# Should I buy this Eurocave wine fridge?



## LoveTheWine (Dec 8, 2013)

http://www.usedalberni.com/classified-ad/Eurocave-Winefridge_20965646

Not sure if it even still around but I e-mailed the guy.


----------



## MrKevin (Dec 8, 2013)

Yes 
I would jump on it for $60


----------



## LoveTheWine (Dec 11, 2013)

*Update*

Bought it for $60. It is a Eurocave V256 Wine aging cabinet manufactured in 2000. 
I think these retail for $1500-$2000 new and $400+ for this model used.
It is in terrific shape for an older model!

I had to drive an hour each way but the drive was well worth it.

Anybody else have anything similar? How are these units?


----------



## MrKevin (Dec 11, 2013)

Glad to hear it was still available. For a wine fridge you can't find a better brand.
This was the brand I was going to get, until I moved and have a space I'm converting into a walk in wine cellar. 

Kevin


----------



## LoveTheWine (Dec 11, 2013)

Thats great you can do an actual cellar.
I would love to but have a small place and no basement.


----------



## Melissa1 (Aug 7, 2017)

*Eurocave V-256 Questions - please help!*

I am considering buying a used Eurocave V-256 manufactured in 2000, and I had some questions. The last post I saw on this forum was dated 2012, so that post is already 5 years old.
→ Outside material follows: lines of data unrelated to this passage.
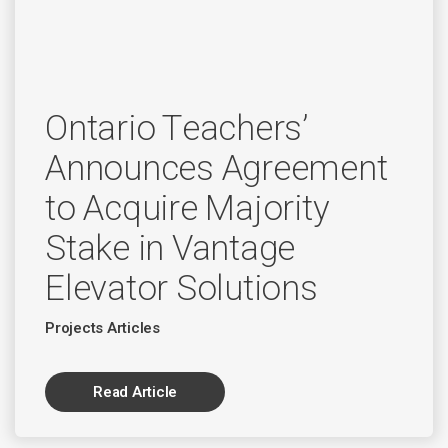
Ontario Teachers’
Announces Agreement
to Acquire Majority
Stake in Vantage
Elevator Solutions
Projects Articles
Read Article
I was hoping the person who bought that unit for $ 60 is still active on the site, and can let me know how the unit is doing for them, and if it's still working well. The one I am considering buying was also manufactured in 2000, so now it's already 17 years old, so I am a little concerned about the age and how much shelf life remains on this unit. I cannot afford to buy something that will go out in a couple of years.

I also had a question about the capacity. The person selling it says it holds 160 bottles, but to me, the capacity visually looks a lot less, like maybe 120 bottles. It only has a about 6 shelves, so it looks like on some of the shelves, the bottles are supposed to be stacked on top of each other. I need one that holds at least 150-160 bottles, and can't go down to a lower capacity.


If either the person who made the original post, of anyone who has knowledge of this model can answer, I would really appreciate it. I went out to look at it this weekend, and I need to let the guy know ASAP if I want to buy it, or he might sell it to someone else.

Thanks!


----------